Eugene O’Neill’s flawed last masterpiece is given a welcome and high voltage revival at the start of Kevin Spacey’s second year as artistic director of the Old Vic. The play is masterfully directed by Howard Davies who is re-united with Spacey and his co-star Eve Best with whom he has previously collaborated in award winning productions of O’Neill: Kevin Spacey in ‘The Iceman Cometh’ (1999) and Eve Best in ‘Mourning becomes Electra’ (2004). He elicits outstanding performances from them both as ill-matched lovers, alcoholic Jimmy Tyrone and fiery Josie Hogan as well as from Colm Meany as her conniving father in a powerful and perfectly paced comedy drama.
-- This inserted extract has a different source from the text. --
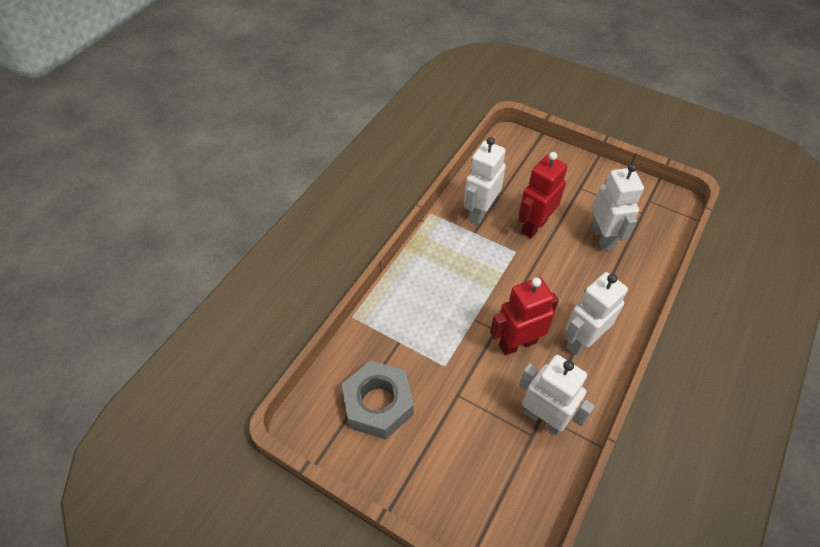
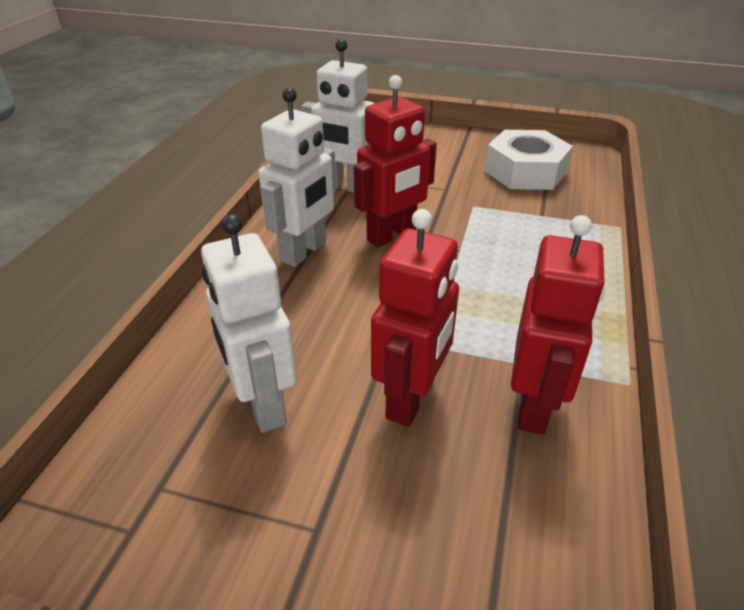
camera: 165 degrees right, 15 degrees down
grey nut [342,360,414,439] -> white nut [485,130,573,190]
white robot [464,137,506,225] -> red robot [511,215,605,435]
Josie, a woman of ruined reputation and her father Phil Hogan live in a dilapidated Connecticut farmhouse. Together they make a formidable duo as they scrape a living and defend their rented ruin against eviction. Josie’s vulnerable side is exposed through her intense love for landlord Jim Tyrone, a third rate Broadway actor with alcohol – inspired dreams of stardom.
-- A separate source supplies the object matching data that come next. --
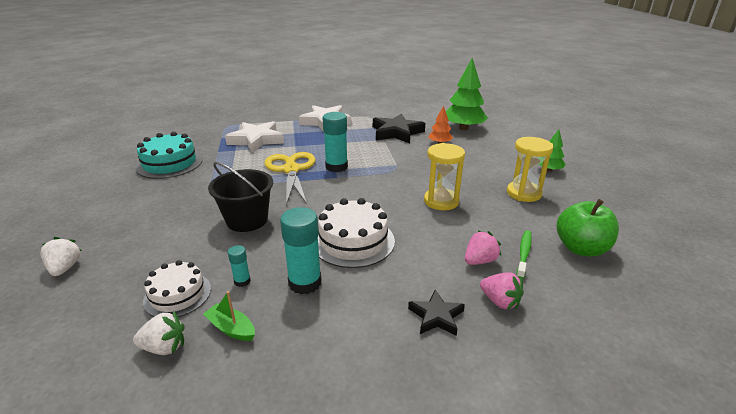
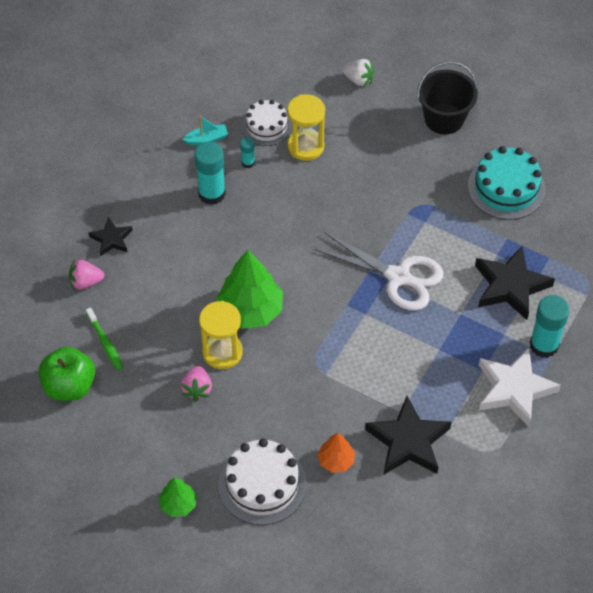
camera: 130 degrees right, 25 degrees up
white strawberry [133,311,184,355] -> none
green boat [203,291,255,341] -> turquoise boat [182,116,228,145]
black bucket [208,162,273,232] -> black bucket moved to [417,62,478,134]
white star [225,121,284,153] -> black star [475,246,555,320]
yellow scissors [264,152,316,205] -> white scissors [314,233,443,311]
white cake [318,198,395,268] -> white cake moved to [218,438,307,525]
turquoise glue stick [323,112,348,172] -> turquoise glue stick moved to [530,295,570,358]
green tree [446,58,488,130] -> green tree moved to [216,250,283,329]
pink strawberry [465,230,501,265] -> pink strawberry moved to [181,366,212,401]
yellow hourglass [507,137,553,202] -> yellow hourglass moved to [287,94,325,161]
This is O’Neill’s last play (written in 1942 and first performed in 1947) and is a fantasia on the life of his alcoholic elder brother James O’Neill, who died in 1923 aged 45 – the year of the play’s setting. In ‘Long Day’s Journey Into Night’ – O’Neill’s intensely autobiographical play about all of his family (completed a year earlier) – we see the younger Jim Tyrone and in this play his character is further explored as O’Neill once more attempts to exorcise the memories of his family (who are ever present in the dialogue). Both plays are linked by O’Neill’s hard won compassion for his family and at the last a warm affection (as shown in the play’s glowing humour). Through Phil Hogan, it also celebrates the feckless joie de vivre of the Irish American poor, from which O’Neill’s own father escaped to become a celebrated stage actor.
O’Neill’s virtuosity in creating emotionally charged scenes of extended dialogue is always breathtaking, but in this play the dialogues are too long and at times too repetitive, providing a marathon for the performers. Spacey and Best are up to the challenge however. They give towering performances in their love scene – capturing their changing feelings with razor sharp intensity and totally involving the audience as they try to shake off their past in a desperate attempt to believe at last that they can be loved. Kevin Spacey perfectly captures Jimmy Tyrone’s mask of boozy showmanship and the despair and self loathing underneath. Eve Best, with slightly more edge, conveys compellingly Josie’s volatile emotions and desperate struggle against her poor self-image. Colm Meany’s Phil Hogan is a delight: a multi- layered comic creation nimbly walking the tightrope between Irish bar-room wit and feckless father.
These magnetic performances are set against Bob Crowley’s wonderfully dilapidated homestead and a backdrop with an acute perspective suggesting both the expanse and the loneliness of the surrounding land. Paule Constable’s subtle lighting perfectly matches the changing emotional landscape.
Altogether an amazing theatrical experience with performances which perfectly mirror O’Neill’s ability to trawl the heights and depths of the human soul. A must see.